Through the linking `ggplot()` knows that the mapped `speed` and `dist` variables are taken from the `cars` dataset. `geom_point()` instructs ggplot to plot the mapped variables as points.

The required steps to create a scatter plot with `ggplot` can be summarized as follows:

1. Load the package ggplot2 using `library(ggplot2)`.
2. Specify the dataset to be plotted using `ggplot()`.
3. Use the `+` operator to add layers to the plot.
4. Add a geometric layer to define the shapes to be plotted. In case of scatter plots, use `geom_point()`.
5. Map variables from the dataset to plotting properties through the `mapping` parameter in the geometric layer.

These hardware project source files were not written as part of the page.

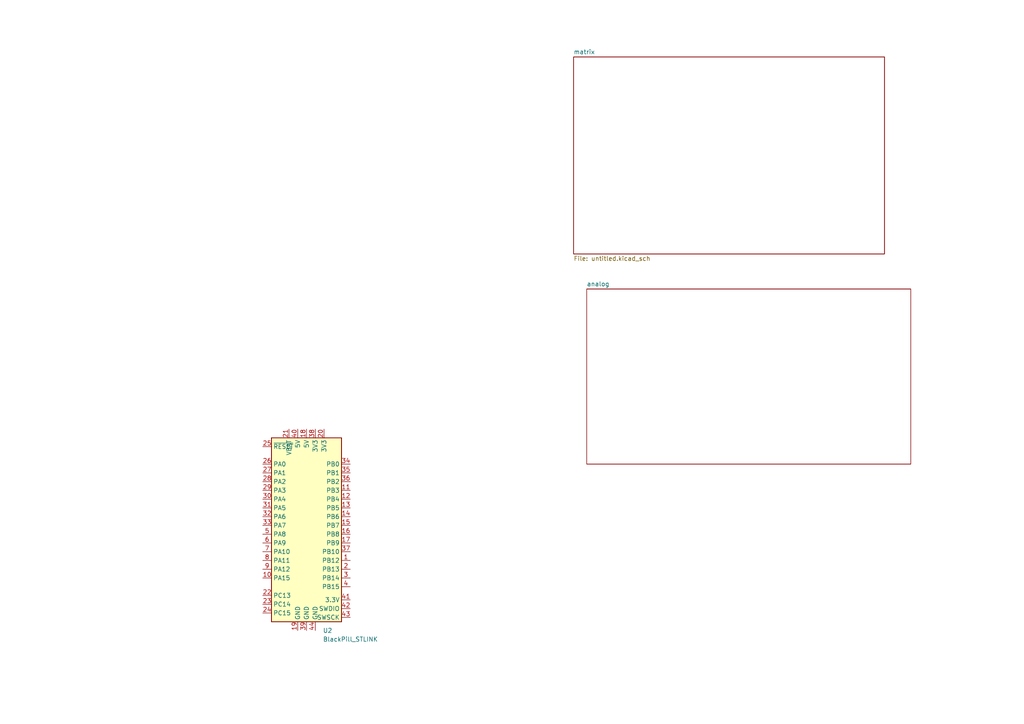
<source format=kicad_sch>
(kicad_sch
	(version 20231120)
	(generator "eeschema")
	(generator_version "8.0")
	(uuid "8da5c518-ba63-450e-856e-258a7a1195e6")
	(paper "A4")
	
	(symbol
		(lib_id "blackpill_stlink:BlackPill_STLINK")
		(at 88.9 154.94 0)
		(unit 1)
		(exclude_from_sim no)
		(in_bom yes)
		(on_board yes)
		(dnp no)
		(fields_autoplaced yes)
		(uuid "d4b5a490-49ae-4b55-85fe-20b772c4b253")
		(property "Reference" "U2"
			(at 93.6341 182.88 0)
			(effects
				(font
					(size 1.27 1.27)
				)
				(justify left)
			)
		)
		(property "Value" "BlackPill_STLINK"
			(at 93.6341 185.42 0)
			(effects
				(font
					(size 1.27 1.27)
				)
				(justify left)
			)
		)
		(property "Footprint" "footprints:BlackPill_STLINK"
			(at 132.08 156.21 0)
			(effects
				(font
					(size 1.27 1.27)
				)
				(hide yes)
			)
		)
		(property "Datasheet" ""
			(at 132.08 156.21 0)
			(effects
				(font
					(size 1.27 1.27)
				)
				(hide yes)
			)
		)
		(property "Description" "STM32F4-based \"Black Pill\" micro-controller development board"
			(at 88.9 154.94 0)
			(effects
				(font
					(size 1.27 1.27)
				)
				(hide yes)
			)
		)
		(pin "38"
			(uuid "30a6d278-2fad-4441-b4cb-25a573e14560")
		)
		(pin "30"
			(uuid "778f7e38-c6b2-4a0b-a6c5-d8768804a75c")
		)
		(pin "16"
			(uuid "391cd681-b12d-4036-bea2-b96bb7099460")
		)
		(pin "4"
			(uuid "ff44480b-588c-4137-b37d-98077d6e8d28")
		)
		(pin "34"
			(uuid "37cf194e-28d7-4047-9d95-320191790463")
		)
		(pin "6"
			(uuid "5ce0fdcc-487f-46cb-864e-34d45ce37f06")
		)
		(pin "5"
			(uuid "6a3f627b-554e-4620-bcf6-b27b55ea5f8a")
		)
		(pin "7"
			(uuid "04974637-d526-4a97-8012-b329a78bc93e")
		)
		(pin "10"
			(uuid "7e25d03d-3fe4-4194-b146-0355b8627c29")
		)
		(pin "22"
			(uuid "908fbad3-097d-4dea-b9d9-25156d469bba")
		)
		(pin "8"
			(uuid "4a94a994-75f1-46b5-8ef5-ca4c0af82a67")
		)
		(pin "26"
			(uuid "d0102d44-b34d-48c2-bb94-46924080f45f")
		)
		(pin "31"
			(uuid "3015eebc-6168-4099-8ca6-3047dc11726c")
		)
		(pin "21"
			(uuid "0e2c330b-3519-496a-90ea-5d6fae4ddf9f")
		)
		(pin "43"
			(uuid "a69ca68a-0d14-4a44-982b-49ea5c8b60c4")
		)
		(pin "36"
			(uuid "60dee89f-b59d-4e62-824c-58f36a97bf68")
		)
		(pin "18"
			(uuid "2f7a1449-6270-437b-9ea6-9f10da64b4b9")
		)
		(pin "37"
			(uuid "3b5472fb-abc8-4d17-bb1f-d49e209ee536")
		)
		(pin "41"
			(uuid "131df48e-4639-4544-8680-8067fcd6fcbc")
		)
		(pin "28"
			(uuid "dcc09945-aa18-43c5-b7f5-5218ae13515a")
		)
		(pin "9"
			(uuid "3f62e81d-62b7-4e15-bfb6-0c5cc0d9bcad")
		)
		(pin "17"
			(uuid "5dc9c9f6-b487-46f6-b1c5-8b8e286883c8")
		)
		(pin "40"
			(uuid "a378b509-3b94-4a22-a6c8-8c672166146d")
		)
		(pin "27"
			(uuid "3f6aa74e-8169-4931-86a0-4cf4d8b66c43")
		)
		(pin "20"
			(uuid "981fa622-a42e-4a3c-b4a4-4d22a2760093")
		)
		(pin "25"
			(uuid "1369435f-8bc5-429b-a0a5-77a0ebcd2c39")
		)
		(pin "23"
			(uuid "9743bd05-ee9a-4984-b26d-b062a1c6cf42")
		)
		(pin "32"
			(uuid "8b1cfede-cf6e-4709-997e-7cfb8b8a2e47")
		)
		(pin "33"
			(uuid "cbb942a2-03e3-49c1-b01c-dfd51e3e9a89")
		)
		(pin "44"
			(uuid "b604bbba-428a-4fa9-8072-ad4eec35ff64")
		)
		(pin "35"
			(uuid "9b5a3c3b-525c-4a4f-8834-15732ca0aa05")
		)
		(pin "2"
			(uuid "e3f131d2-8887-4127-950e-d7922bf8465b")
		)
		(pin "39"
			(uuid "7ed9bb36-f7fd-4052-acc1-4cb2e8782211")
		)
		(pin "24"
			(uuid "1451d374-67f0-4208-9453-0008e5025b3a")
		)
		(pin "42"
			(uuid "3749124b-2615-4eb4-8ae4-c6755a4e03d7")
		)
		(pin "29"
			(uuid "61910252-1767-4f2e-bff1-11f2183e86c6")
		)
		(pin "1"
			(uuid "fb146acb-bb8f-48aa-9366-26fcdfc6a715")
		)
		(pin "13"
			(uuid "f13bfc9d-ca43-4425-82db-e3fa875f407c")
		)
		(pin "19"
			(uuid "97af8cc3-2ddf-4fe4-ad20-e61eb7719fa1")
		)
		(pin "11"
			(uuid "b75aea12-cbdd-4aa9-9273-4d1138522a8f")
		)
		(pin "12"
			(uuid "9bb3b3c9-3243-4d8d-bcb6-5143da5f5ee2")
		)
		(pin "14"
			(uuid "445a876c-ee0d-44a6-8ba3-f0b7f6b0dea4")
		)
		(pin "15"
			(uuid "3f91370f-67a2-4b5d-818c-881139ce9381")
		)
		(pin "3"
			(uuid "dfc45e6a-26e8-4589-99d9-b0172f26a762")
		)
		(instances
			(project ""
				(path "/8da5c518-ba63-450e-856e-258a7a1195e6"
					(reference "U2")
					(unit 1)
				)
			)
		)
	)
	(sheet
		(at 170.18 83.82)
		(size 93.98 50.8)
		(stroke
			(width 0.1524)
			(type solid)
		)
		(fill
			(color 0 0 0 0.0000)
		)
		(uuid "1693d11f-4de1-427b-b922-4b4751bb19d2")
		(property "Sheetname" "analog"
			(at 170.18 83.1084 0)
			(effects
				(font
					(size 1.27 1.27)
				)
				(justify left bottom)
			)
		)
		(property "Sheetfile" "analog.kicad_sch"
			(at 136.525 131.3946 0)
			(effects
				(font
					(size 1.27 1.27)
				)
				(justify left top)
				(hide yes)
			)
		)
		(instances
			(project "toprebox_prototype"
				(path "/8da5c518-ba63-450e-856e-258a7a1195e6"
					(page "3")
				)
			)
		)
	)
	(sheet
		(at 166.37 16.51)
		(size 90.17 57.15)
		(fields_autoplaced yes)
		(stroke
			(width 0.1524)
			(type solid)
		)
		(fill
			(color 0 0 0 0.0000)
		)
		(uuid "a467300c-44c0-4ff4-87d9-d1f163e6652c")
		(property "Sheetname" "matrix"
			(at 166.37 15.7984 0)
			(effects
				(font
					(size 1.27 1.27)
				)
				(justify left bottom)
			)
		)
		(property "Sheetfile" "untitled.kicad_sch"
			(at 166.37 74.2446 0)
			(effects
				(font
					(size 1.27 1.27)
				)
				(justify left top)
			)
		)
		(instances
			(project "toprebox_prototype"
				(path "/8da5c518-ba63-450e-856e-258a7a1195e6"
					(page "2")
				)
			)
		)
	)
	(sheet_instances
		(path "/"
			(page "1")
		)
	)
)

</source>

## Exercise: Visualize the “cars” dataset

Create a scatter plot using `ggplot()` and visualize the `cars` dataset with the car’s stopping distance `dist` on the x-axis and the `speed` of the car on the y-axis.

1. Specify the dataset through the `ggplot()` function
2. Specify a geometric point layer with the `geom_point()` function
3. Map the `speed` to the x-axis and the `dist` to the y-axis with `aes()`

## Exercise: Visualize the Gapminder dataset

Create a scatter plot using `ggplot()` and visualize the `gapminder_2007` dataset with the GDP per capita `gdpPercap` on the x-axis and the life expectancy `lifeExp` of each country on the y-axis.

1. Specify the `gapminder_2007` dataset through the `ggplot()` function
2. Specify a geometric point layer with `geom_point()`.
3. Map the `gdpPercap` to the x-axis and the `lifeExp` to the y-axis with `aes()`